Computations for LDA: Eigendecomposition

508 Views Asked by At

While reading the book Elements of Statistical Learning p. 113, the author used eigendecomposition of the covariance matrix $\hat{\Sigma}_k =\mathbf{U}_k\mathbf{D}_k\mathbf{U}_k^T$ where $\mathbf{U}_k$ is $p \times p$ orthonormal, and $\mathbf{D}_k$ a diagonal matrix of positive eigenvalues $d_{kl}$

The formula for the quadratic function is as follows:

$$ \delta_k(x) = -\frac{1}{2}\log|\mathbf{\Sigma}_k|-\frac{1}{2}(x-\mu_k)^T\mathbf{\Sigma}^{-1}_k(x-\mu_k)+\log \pi_k $$

Using the idea of eigendecomposition the $\delta_k(x)$ is redefind:

1) $(x-\mu_k)^T\mathbf{\Sigma}^{-1}_k(x-\mu_k) = |\mathbf{U}_k^T(x-\mu_k)|^T\mathbf{D}_k^{-1}|\mathbf{U}_k^T(x-\mu_k)|$

2) $\log|\hat{\mathbf{\Sigma}}| = \Sigma_l\log(d_{kl})$

Apparently, the computational steps for the LDA classifier can be implemented by starting with the following step:

$Sphere$ the data with respect to the commmon covariance estimate $\hat{\Sigma}$:

$X^*\leftarrow \mathbf{D}^{-\frac{1}{2}}\mathbf{U}^TX$, where $\hat{\mathbf{\Sigma}} = \mathbf{UDU}^T$. The common covariance estimate of $X^*$ will now be the identity.

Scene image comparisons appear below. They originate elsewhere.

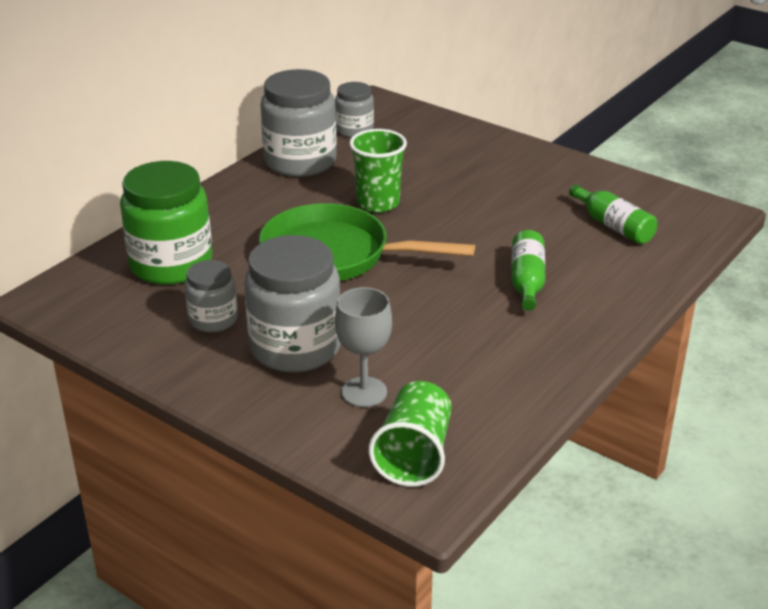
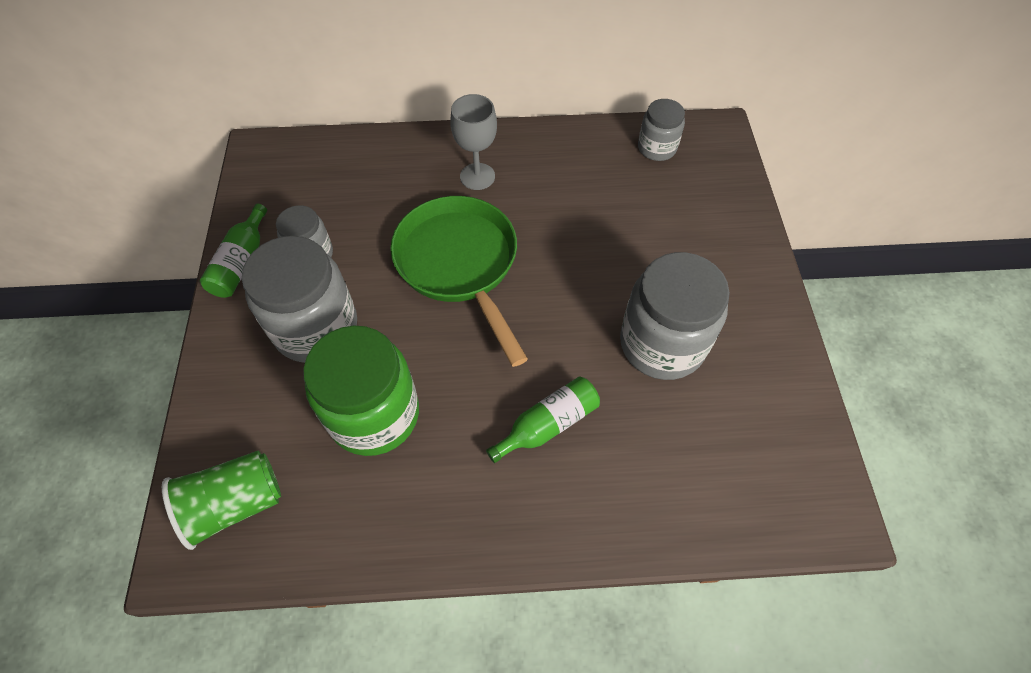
camera: 50 degrees right, 25 degrees up
green jar [120,161,212,285] -> green jar moved to [303,326,419,456]
grey jar [261,69,337,177] -> grey jar moved to [620,252,730,380]
grey goblet [335,287,392,407] -> grey goblet moved to [450,94,497,190]
green cup [349,129,407,213] -> none
green bottle [569,184,657,244] -> green bottle moved to [200,204,267,298]

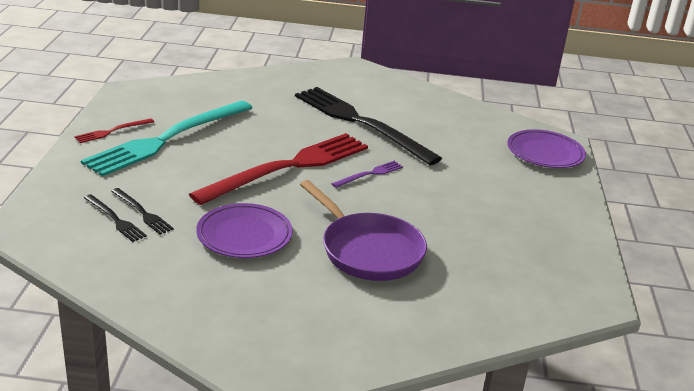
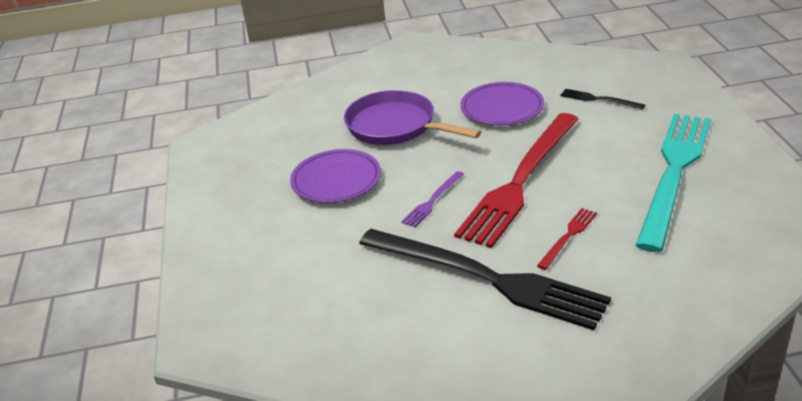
camera: 170 degrees right, 5 degrees up
red fork [74,118,154,143] -> red fork moved to [537,208,597,270]
black fork [84,194,147,242] -> none
purple plate [507,129,586,168] -> purple plate moved to [290,149,381,203]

I did not understand how the author came to this step and I don't know how to read the back arrow from $\mathbf{D}^{-\frac{1}{2}}\mathbf{U}^TX$. Anybody who has an idea where I should start or how I should tackle this? What do I have to imagine when reading $X^*$?